Monday, October 18, 2010

Housing Detainees in High-Temperature Areas Constitutes Cruel and Unusal Punishment

The Ninth Circuit affirmed a district court judgment that housing pretrial detainees in a jail where temperatures exceeded 85° F amounted to cruel and unusual punishment under the Eighth Amendment as to detainees who were taking psychotropic medications that made high temperatures a significant health risk.

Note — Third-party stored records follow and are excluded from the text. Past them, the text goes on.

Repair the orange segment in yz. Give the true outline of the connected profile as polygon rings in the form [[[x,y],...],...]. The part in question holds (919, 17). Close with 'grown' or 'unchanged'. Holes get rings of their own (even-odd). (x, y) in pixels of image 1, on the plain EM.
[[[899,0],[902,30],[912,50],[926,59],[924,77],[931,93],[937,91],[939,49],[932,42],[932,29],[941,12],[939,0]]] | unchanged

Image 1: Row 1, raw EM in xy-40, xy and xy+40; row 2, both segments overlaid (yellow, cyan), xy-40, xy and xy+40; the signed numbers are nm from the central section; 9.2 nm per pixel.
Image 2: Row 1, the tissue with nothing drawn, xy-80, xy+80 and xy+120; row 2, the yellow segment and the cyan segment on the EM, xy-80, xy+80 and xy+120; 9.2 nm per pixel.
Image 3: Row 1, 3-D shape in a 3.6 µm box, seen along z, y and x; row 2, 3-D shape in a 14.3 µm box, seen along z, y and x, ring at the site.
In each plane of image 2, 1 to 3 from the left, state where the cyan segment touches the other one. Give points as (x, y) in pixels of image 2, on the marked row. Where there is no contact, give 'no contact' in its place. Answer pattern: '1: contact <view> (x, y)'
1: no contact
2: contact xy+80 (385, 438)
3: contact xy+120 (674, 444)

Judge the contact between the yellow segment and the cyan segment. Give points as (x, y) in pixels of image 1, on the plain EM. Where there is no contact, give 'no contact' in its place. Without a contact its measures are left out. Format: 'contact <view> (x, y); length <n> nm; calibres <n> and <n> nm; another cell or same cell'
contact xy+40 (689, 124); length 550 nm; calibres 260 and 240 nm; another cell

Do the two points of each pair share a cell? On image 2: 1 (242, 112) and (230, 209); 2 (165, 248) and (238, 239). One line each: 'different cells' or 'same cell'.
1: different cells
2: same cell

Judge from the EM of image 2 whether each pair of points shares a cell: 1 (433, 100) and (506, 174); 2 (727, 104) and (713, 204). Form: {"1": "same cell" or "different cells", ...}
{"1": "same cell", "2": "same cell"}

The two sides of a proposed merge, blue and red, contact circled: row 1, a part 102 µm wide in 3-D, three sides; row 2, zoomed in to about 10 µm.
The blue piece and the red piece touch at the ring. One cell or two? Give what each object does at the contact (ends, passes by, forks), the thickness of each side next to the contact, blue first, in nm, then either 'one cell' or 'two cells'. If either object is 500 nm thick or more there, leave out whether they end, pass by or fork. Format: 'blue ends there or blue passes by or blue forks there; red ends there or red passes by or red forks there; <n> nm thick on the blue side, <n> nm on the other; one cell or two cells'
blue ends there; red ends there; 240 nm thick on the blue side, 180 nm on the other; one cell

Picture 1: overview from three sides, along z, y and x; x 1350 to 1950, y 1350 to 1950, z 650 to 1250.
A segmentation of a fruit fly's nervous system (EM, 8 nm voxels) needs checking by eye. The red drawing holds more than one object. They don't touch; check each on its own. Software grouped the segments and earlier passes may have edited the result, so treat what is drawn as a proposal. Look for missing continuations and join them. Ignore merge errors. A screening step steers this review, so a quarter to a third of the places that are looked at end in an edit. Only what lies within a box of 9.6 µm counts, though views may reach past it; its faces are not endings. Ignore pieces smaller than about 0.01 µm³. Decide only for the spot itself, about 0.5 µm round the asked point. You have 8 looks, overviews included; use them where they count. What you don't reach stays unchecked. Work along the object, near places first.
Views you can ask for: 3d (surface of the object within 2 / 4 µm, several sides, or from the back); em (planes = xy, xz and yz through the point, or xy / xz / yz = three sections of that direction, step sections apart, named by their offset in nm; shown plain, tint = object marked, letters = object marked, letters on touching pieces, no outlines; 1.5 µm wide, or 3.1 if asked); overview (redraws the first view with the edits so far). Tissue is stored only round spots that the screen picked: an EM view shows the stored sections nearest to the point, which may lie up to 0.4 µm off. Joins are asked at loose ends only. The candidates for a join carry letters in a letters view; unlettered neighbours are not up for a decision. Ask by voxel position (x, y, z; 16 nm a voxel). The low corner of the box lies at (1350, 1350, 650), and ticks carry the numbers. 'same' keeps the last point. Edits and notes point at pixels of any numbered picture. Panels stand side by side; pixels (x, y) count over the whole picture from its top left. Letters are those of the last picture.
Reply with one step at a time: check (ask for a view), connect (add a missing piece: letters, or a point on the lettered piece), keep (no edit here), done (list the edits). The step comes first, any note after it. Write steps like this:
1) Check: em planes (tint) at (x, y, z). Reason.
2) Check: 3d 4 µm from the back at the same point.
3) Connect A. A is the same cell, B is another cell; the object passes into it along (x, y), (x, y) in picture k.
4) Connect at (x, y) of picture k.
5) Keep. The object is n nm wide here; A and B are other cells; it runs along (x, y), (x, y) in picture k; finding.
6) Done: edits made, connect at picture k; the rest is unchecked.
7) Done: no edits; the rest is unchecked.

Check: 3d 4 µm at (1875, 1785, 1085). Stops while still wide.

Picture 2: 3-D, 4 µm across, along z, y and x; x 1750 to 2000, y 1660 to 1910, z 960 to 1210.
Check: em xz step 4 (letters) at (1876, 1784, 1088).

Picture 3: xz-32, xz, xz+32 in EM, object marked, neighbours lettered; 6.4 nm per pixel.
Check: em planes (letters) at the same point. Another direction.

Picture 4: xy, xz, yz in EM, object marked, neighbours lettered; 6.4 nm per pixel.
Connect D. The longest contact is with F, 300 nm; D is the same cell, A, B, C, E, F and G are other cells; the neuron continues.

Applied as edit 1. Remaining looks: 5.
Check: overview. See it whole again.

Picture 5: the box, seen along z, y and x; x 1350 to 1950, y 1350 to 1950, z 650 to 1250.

In 1977, Fred Graves, Isaac Popoca, and others, (collectively, Graves), indigent prisoners in Maricopa County jails in Arizona, sued the county sheriff and the county supervisors (collectively, the sheriff) on behalf of all of the detainees in the county jails. Graves alleged that the conditions of his confinement violated his constitutional rights and that, among other things, the temperature was dangerously high and there was inadequate food.

From 1977 through 1995, the district court adopted the terms of an agreement that addressed each of the detainee's claims and later amended it to reflect changes in the prison population, jail construction, advances in medical treatment, and the evolution of the law. In 1996, the Prison Litigation Reform Act (PLRA) was enacted. The PLRA offers amendments and supplements to the U.S. Code to restrict and discourage litigation by prisoners. In 1998, the sheriff moved to terminate the amended judgment but was denied. In 2001, the appellate court vacated the order and remanded, upon which the sheriff renewed his motion. In 2008 the district court heard evidence pursuant to the PLRA and issued a second amendment that ordered the sheriff house pretrial detainees who were taking psychotropic medications in cells where the temperature did not exceed 85
° F and to provide detainees with food that satisfied the government's dietary guidelines. The sheriff appealed, arguing that the district court improperly order prospective relief without giving him an opportunity to propose different solutions. He also asserted that the ordered relief was not the least intrusive means of correcting the violations. The court of appeals affirmed the district court's judgment.